- SELECTED EXCERPT -
==*==

Consistency models

October 20, 2024 9 minutes

Why do we need consistency models? It’s essential to consider what factors are most important for our clients: is strong consistency more critical, or is lower latency with weak consistency preferable? Large companies often use a variety of consistency models tailored to their specific needs, and these models can apply to different areas of their operations.

Problems in the real world

To understand consistency models better, we can reference the CAP theorem, which identifies three key factors in distributed systems: Consistency, Partition Tolerance, and Availability. However, it’s impossible to achieve all three simultaneously. Availability ensures that users can access the database, system, or application whenever they want and receive a response. Consistency means that if multiple users make the same request, they will receive the same response. Partition tolerance acknowledges that network partitions are inevitable, as connection errors and downtime are common occurrences. When one distributed database goes down, users may need to rely on other available databases, which could contain stale data.

This leads us to the dilemma of whether to prioritize CP (Consistency and Partition tolerance) or AP (Availability and Partition tolerance). The answer depends on the industry. For example, sectors like banking require strong consistency, while social media platforms like WeChat prioritize lower latency and availability.

If we focus on achieving higher availability, what policies can we implement? We’ll explore various consistency models in the following sections.

Consistency Models and examples in C++

Monitoring a large distributed system within a small code package can be challenging. To address this, we can conceptualize the threads of a computer as different nodes in a distributed system, allowing us to monitor their behavior in C++. If you’re unfamiliar with std::memory_order in C++, you can refer to the documentation.

Before diving into consistency models, let’s examine the example below.

#include <atomic>
#include <iostream>
#include <thread>
#include <vector>

std::atomic<int> cnt = {0};

void f()
{
    for (int n = 0; n < 2; ++n){
        cnt.store(n, std::memory_order_relaxed);
        std::cout << std::this_thread::get_id()<< " " << cnt.load(std::memory_order_relaxed) <<  std::endl;
    }
};

int main()

==*==

- PROVIDED INFORMATION -
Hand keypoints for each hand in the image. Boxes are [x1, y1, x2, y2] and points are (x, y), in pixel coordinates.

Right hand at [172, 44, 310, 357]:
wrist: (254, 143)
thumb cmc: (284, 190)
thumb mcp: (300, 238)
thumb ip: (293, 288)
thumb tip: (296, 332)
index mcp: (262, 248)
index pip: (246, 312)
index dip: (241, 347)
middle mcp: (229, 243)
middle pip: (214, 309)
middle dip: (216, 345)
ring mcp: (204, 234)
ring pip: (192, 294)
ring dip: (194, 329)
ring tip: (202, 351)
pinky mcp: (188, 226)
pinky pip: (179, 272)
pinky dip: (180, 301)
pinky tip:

==*==

- WORK TO COMPLETE -
(a) Answer these questions from the article on consistency models:
(i) Which three factors in distributed systems does the CAP theorem identify?
(ii) Which sector does the article give as one that requires strong consistency?
(iii) What does the article propose treating the threads of a computer as?
(b) Continue the article on consistency models, starting right after its final line, "int main()".

- ANSWERS FOR THE TASKS -
(a)
(i) Consistency, Partition Tolerance, and Availability.
(ii) Banking.
(iii) As different nodes in a distributed system.

(b)
{
    std::thread t1(f);
    std::thread t2(f);
    std::thread t3(f);

    t1.join();
    t2.join();
    t3.join();
}

In this scenario, three threads are interacting with the variable cnt. The use of std::memory_order_relaxed imposes no restrictions on the order of operations between threads or even within the same thread. Consequently, the code can produce varying outputs, one of which appears below. Notably, the thread with ID 19200 yields an unexpected output of 0. This demonstrates that while std::memory_order_relaxed ensures safety in reading and writing to the same memory location, it does not guarantee consistency in the system.

12196 0
12196 1
19200 1
19200 0
18792 0
18792 1

Eventual Consistency

With eventual consistency, users will observe data changes over time, but not instantaneously.

std::atomic<int> val = {0};
void read(){
    auto start = std::chrono::high_resolution_clock::now();
    while(true){
        std::this_thread::sleep_for(std::chrono::milliseconds(100));
        auto now = std::chrono::high_resolution_clock::now();
        if (now - start > std::chrono::seconds(2)) break;
        std::cout << val.load(std::memory_order_relaxed) << std::endl;
    }
}
void write(){
    auto start = std::chrono::high_resolution_clock::now();
    while(true){
        std::this_thread::sleep_for(std::chrono::seconds(1));
        auto now = std::chrono::high_resolution_clock::now();
        if (now - start > std::chrono::seconds(2)) break;
        val.fetch_add(1, std::memory_order_relaxed);
    }
}

 int main()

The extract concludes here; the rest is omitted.